The Authentic Organization

Gina Battye, ( Wiley, 18/06/24 )

Best read for: Building psychologically safe environments

Stress rarely exists on its own and is often compounded by the environment people work in. In The Authentic Organization, Gina Battye shows how psychological safety can create the conditions for people to do their best work without added strain.

She introduces the “5 Pillars of Psychological Safety,” a practical way to build workplaces where people feel comfortable voicing their concerns and getting involved, using simple, real-world steps to improve communication, collaboration, and culture.

Battye also highlights the value of people being able to be themselves at work without holding back or putting on a front. When that happens, it reduces tension, strengthens teams, and creates a more open and supportive environment. For leaders, it offers a clear, practical way to build healthier teams and reduce workplace stress at its source.

Happiness is a Serious Business

Nic Marks, (Rethink Press, 04/09/25 )

Best read for: Linking wellbeing directly to performance

Happiness at work is often dismissed as a “nice-to-have.” Nic Marks takes a different view. In Happiness is a Serious Business, he positions wellbeing as a core driver of organisational success.

Drawing on research and real-world examples, the book shows that happier teams are often more productive, work better together, and bounce back more easily. It also points out common leadership habits that can unintentionally get in the way of wellbeing.

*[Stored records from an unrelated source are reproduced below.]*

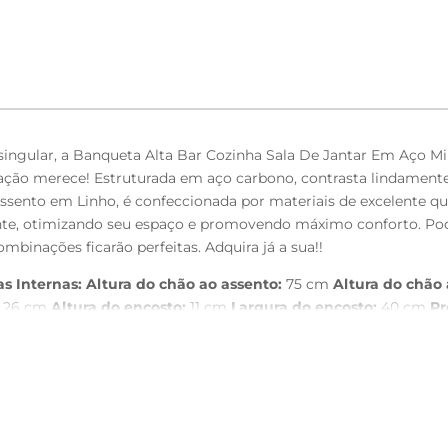
ingular, a Banqueta Alta Bar Cozinha Sala De Jantar Em Aço 
ação merece! Estruturada em aço carbono, contrasta lindament
ssento em Linho, é confeccionada por materiais de excelente q
iente, otimizando seu espaço e promovendo máximo conforto. Po
mbinações ficarão perfeitas. Adquira já a sua!!
s Internas:
Altura do chão ao assento:
75 cm
Altura do chão 
26 cm
Altura do encosto:
11 cm
Largura do encosto:
40 cm
Pr
assento revestido em Linho na cor Champagne, com acabamento
to.
a e qualidade sem riscar o piso.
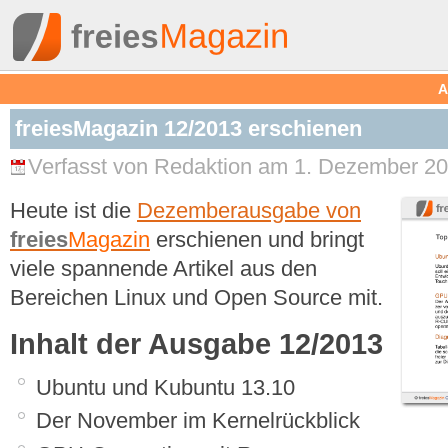
A
freiesMagazin 12/2013 erschienen
Verfasst von Redaktion am 1. Dezember 20
Heute ist die
Dezemberausgabe von
freies
Magazin
erschienen und bringt
viele spannende Artikel aus den
Bereichen Linux und Open Source mit.
Inhalt der Ausgabe 12/2013
Ubuntu und Kubuntu 13.10
Der November im Kernelrückblick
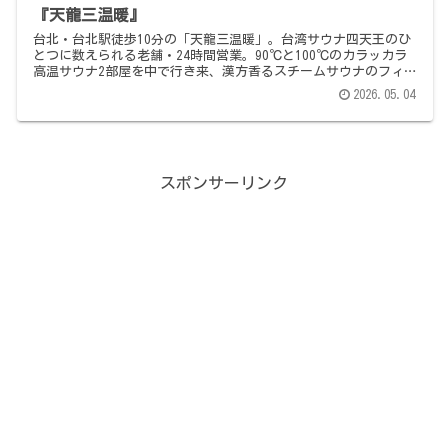
『天龍三温暖』
台北・台北駅徒歩10分の「天龍三温暖」。台湾サウナ四天王のひ
とつに数えられる老舗・24時間営業。90℃と100℃のカラッカラ
高温サウナ2部屋を中で行き来、漢方香るスチームサウナのフィー
バータイム、グルシン級の強冷水風呂と常温のひろーいプール、
2026.05.04
龍の吐水ハンパない薬湯、浴槽の段差ハンパない設計。お食事も
休憩室も仮眠室も完備、12時間滞在＆宿泊も可。入浴700元
（3,500円弱）。サ旅メシは隣の食堂で鶏肉飯。日本のサウナー
が初めての海外サウナに行くならまずここ。
スポンサーリンク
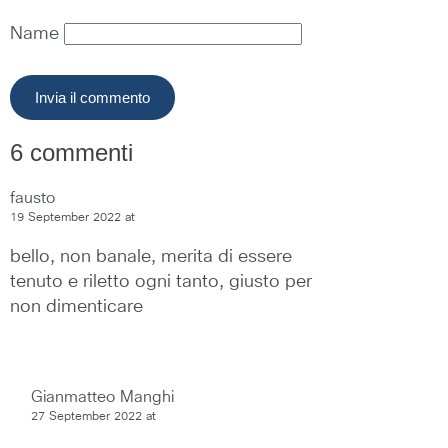
Name
6 commenti
fausto
19 September 2022 at
bello, non banale, merita di essere 
tenuto e riletto ogni tanto, giusto per 
non dimenticare
Gianmatteo Manghi
27 September 2022 at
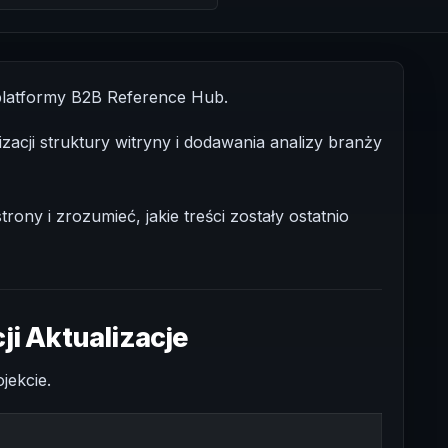
 platformy B2B Reference Hub.
zacji struktury witryny i dodawania analizy branży
y i zrozumieć, jakie treści zostały ostatnio
ji Aktualizacje
jekcie.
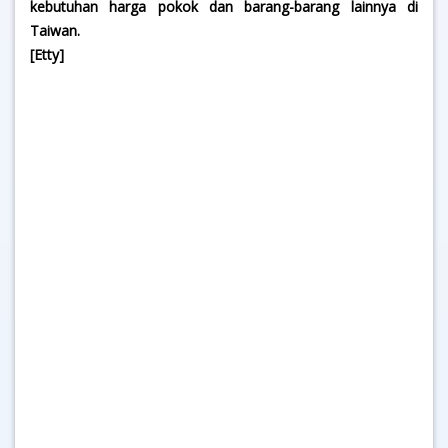
kebutuhan harga pokok dan barang-barang lainnya di
Taiwan.
[Etty]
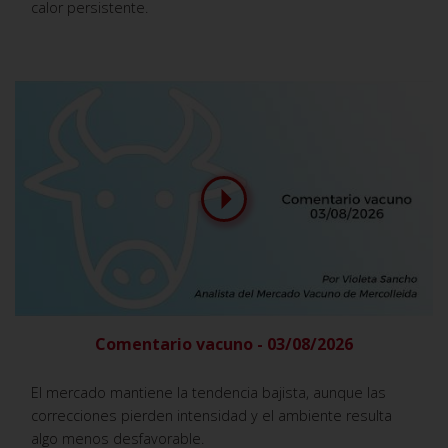
calor persistente.
Comentario vacuno - 03/08/2026
El mercado mantiene la tendencia bajista, aunque las
correcciones pierden intensidad y el ambiente resulta
algo menos desfavorable.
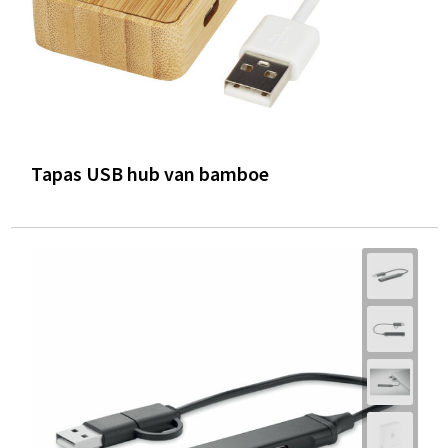
Tapas USB hub van bamboe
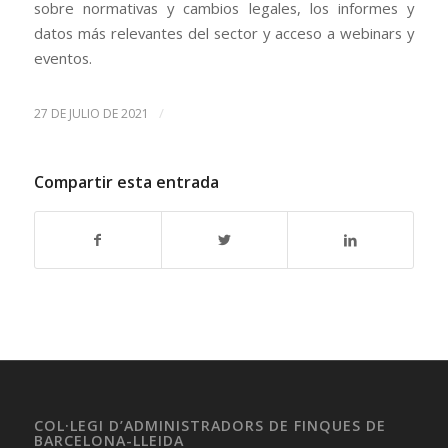
sobre normativas y cambios legales, los informes y
datos más relevantes del sector y acceso a webinars y
eventos.
/
27 DE JULIO DE 2021
Compartir esta entrada
COL·LEGI D’ADMINISTRADORS DE FINQUES DE
BARCELONA-LLEIDA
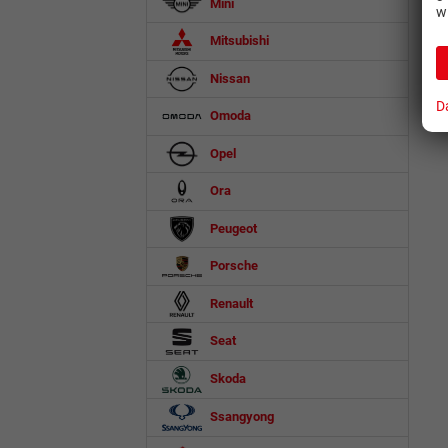
Mini
w
Mitsubishi
Nissan
D
Omoda
Opel
Ora
Peugeot
Porsche
Renault
Seat
Skoda
Ssangyong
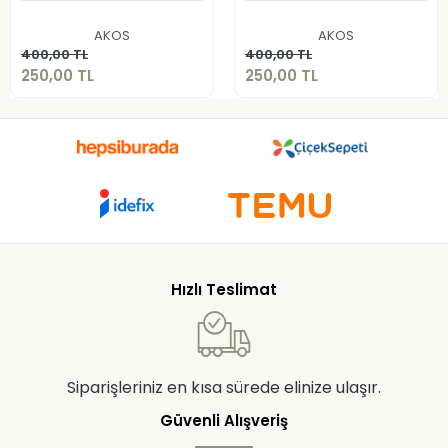
250,00 TL
250,00 TL
AKOS
AKOS
Sepete Ekle
Sepete Ekle
400,00 TL
400,00 TL
250,00 TL
250,00 TL
Hızlı Teslimat
Siparişleriniz en kısa sürede elinize ulaşır.
Güvenli Alışveriş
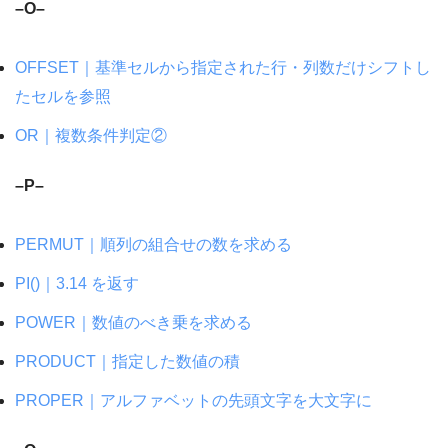
–O–
OFFSET｜基準セルから指定された行・列数だけシフトし
たセルを参照
OR｜複数条件判定②
–P–
PERMUT｜順列の組合せの数を求める
PI()｜3.14 を返す
POWER｜数値のべき乗を求める
PRODUCT｜指定した数値の積
PROPER｜アルファベットの先頭文字を大文字に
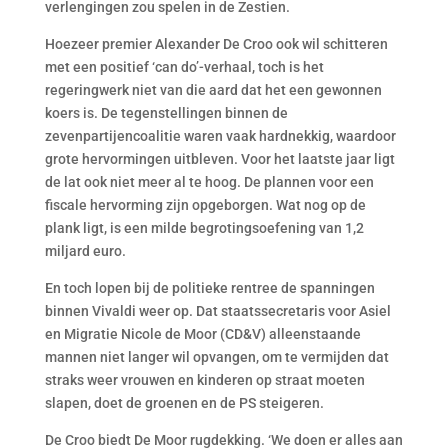
verlengingen zou spelen in de Zestien.
Hoezeer premier Alexander De Croo ook wil schitteren
met een positief ‘can do’-verhaal, toch is het
regeringwerk niet van die aard dat het een gewonnen
koers is. De tegenstellingen binnen de
zevenpartijencoalitie waren vaak hardnekkig, waardoor
grote hervormingen uitbleven. Voor het laatste jaar ligt
de lat ook niet meer al te hoog. De plannen voor een
fiscale hervorming zijn opgeborgen. Wat nog op de
plank ligt, is een milde begrotingsoefening van 1,2
miljard euro.
En toch lopen bij de politieke rentree de spanningen
binnen Vivaldi weer op. Dat staatssecretaris voor Asiel
en Migratie Nicole de Moor (CD&V) alleenstaande
mannen niet langer wil opvangen, om te vermijden dat
straks weer vrouwen en kinderen op straat moeten
slapen, doet de groenen en de PS steigeren.
De Croo biedt De Moor rugdekking. ‘We doen er alles aan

Marks offers real ways to bring happiness into everyday management, from building trust to strengthening team relationships. The focus is on making wellbeing something concrete and actionable, not just an idea, and clearly linked to performance.

For organisations under pressure to deliver more with less, this book reframes wellbeing not as an additional initiative, but as a fundamental part of performance.

A more intentional approach to stress

Stress Awareness Month is a reminder to recognise pressure and rethink how organisations respond to it. These books share a common idea: stress is not just something to reduce, but something to understand and manage more deliberately.

For leaders, the message is simple. Managing stress well takes more than quick fixes. It requires intention, cultural awareness, and practical approaches that work day to day.

Leaders who embrace this are better placed to build organisations that don’t just cope with pressure, but work well within it, supporting people, strengthening performance, and building long-term resilience.